• _Action item_
Give back every record exactly as written.

• _Dataset_
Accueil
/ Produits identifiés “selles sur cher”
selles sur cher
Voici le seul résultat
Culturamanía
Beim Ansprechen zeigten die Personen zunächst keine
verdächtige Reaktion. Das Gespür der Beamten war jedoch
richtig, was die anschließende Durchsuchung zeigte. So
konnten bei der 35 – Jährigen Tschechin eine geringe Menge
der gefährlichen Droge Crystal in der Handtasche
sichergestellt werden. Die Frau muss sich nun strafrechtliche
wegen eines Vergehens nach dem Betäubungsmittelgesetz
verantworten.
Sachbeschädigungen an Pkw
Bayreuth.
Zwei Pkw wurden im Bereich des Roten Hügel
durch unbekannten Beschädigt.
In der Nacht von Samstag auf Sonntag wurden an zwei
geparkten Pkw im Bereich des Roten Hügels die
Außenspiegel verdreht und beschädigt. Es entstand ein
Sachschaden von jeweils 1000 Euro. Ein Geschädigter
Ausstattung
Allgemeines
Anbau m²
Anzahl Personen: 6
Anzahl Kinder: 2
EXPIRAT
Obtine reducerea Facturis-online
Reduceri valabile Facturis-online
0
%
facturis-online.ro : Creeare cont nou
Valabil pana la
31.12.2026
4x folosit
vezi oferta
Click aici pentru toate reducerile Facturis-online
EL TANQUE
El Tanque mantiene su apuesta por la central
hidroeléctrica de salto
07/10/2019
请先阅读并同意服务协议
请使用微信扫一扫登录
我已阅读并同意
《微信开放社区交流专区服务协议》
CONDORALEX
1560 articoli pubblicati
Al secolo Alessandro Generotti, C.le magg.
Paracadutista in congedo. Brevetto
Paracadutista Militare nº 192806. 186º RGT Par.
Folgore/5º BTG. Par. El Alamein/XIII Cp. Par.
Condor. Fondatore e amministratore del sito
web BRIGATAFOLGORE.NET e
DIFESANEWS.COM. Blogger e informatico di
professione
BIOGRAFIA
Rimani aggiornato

• _Answer space_
Accueil
/ Produits identifiés “selles sur cher”
selles sur cher
Voici le seul résultat
Culturamanía
Beim Ansprechen zeigten die Personen zunächst keine
verdächtige Reaktion. Das Gespür der Beamten war jedoch
richtig, was die anschließende Durchsuchung zeigte. So
konnten bei der 35 – Jährigen Tschechin eine geringe Menge
der gefährlichen Droge Crystal in der Handtasche
sichergestellt werden. Die Frau muss sich nun strafrechtliche
wegen eines Vergehens nach dem Betäubungsmittelgesetz
verantworten.
Sachbeschädigungen an Pkw
Bayreuth.
Zwei Pkw wurden im Bereich des Roten Hügel
durch unbekannten Beschädigt.
In der Nacht von Samstag auf Sonntag wurden an zwei
geparkten Pkw im Bereich des Roten Hügels die
Außenspiegel verdreht und beschädigt. Es entstand ein
Sachschaden von jeweils 1000 Euro. Ein Geschädigter
Ausstattung
Allgemeines
Anbau m²
Anzahl Personen: 6
Anzahl Kinder: 2
EXPIRAT
Obtine reducerea Facturis-online
Reduceri valabile Facturis-online
0
%
facturis-online.ro : Creeare cont nou
Valabil pana la
31.12.2026
4x folosit
vezi oferta
Click aici pentru toate reducerile Facturis-online
EL TANQUE
El Tanque mantiene su apuesta por la central
hidroeléctrica de salto
07/10/2019
请先阅读并同意服务协议
请使用微信扫一扫登录
我已阅读并同意
《微信开放社区交流专区服务协议》
CONDORALEX
1560 articoli pubblicati
Al secolo Alessandro Generotti, C.le magg.
Paracadutista in congedo. Brevetto
Paracadutista Militare nº 192806. 186º RGT Par.
Folgore/5º BTG. Par. El Alamein/XIII Cp. Par.
Condor. Fondatore e amministratore del sito
web BRIGATAFOLGORE.NET e
DIFESANEWS.COM. Blogger e informatico di
professione
BIOGRAFIA
Rimani aggiornato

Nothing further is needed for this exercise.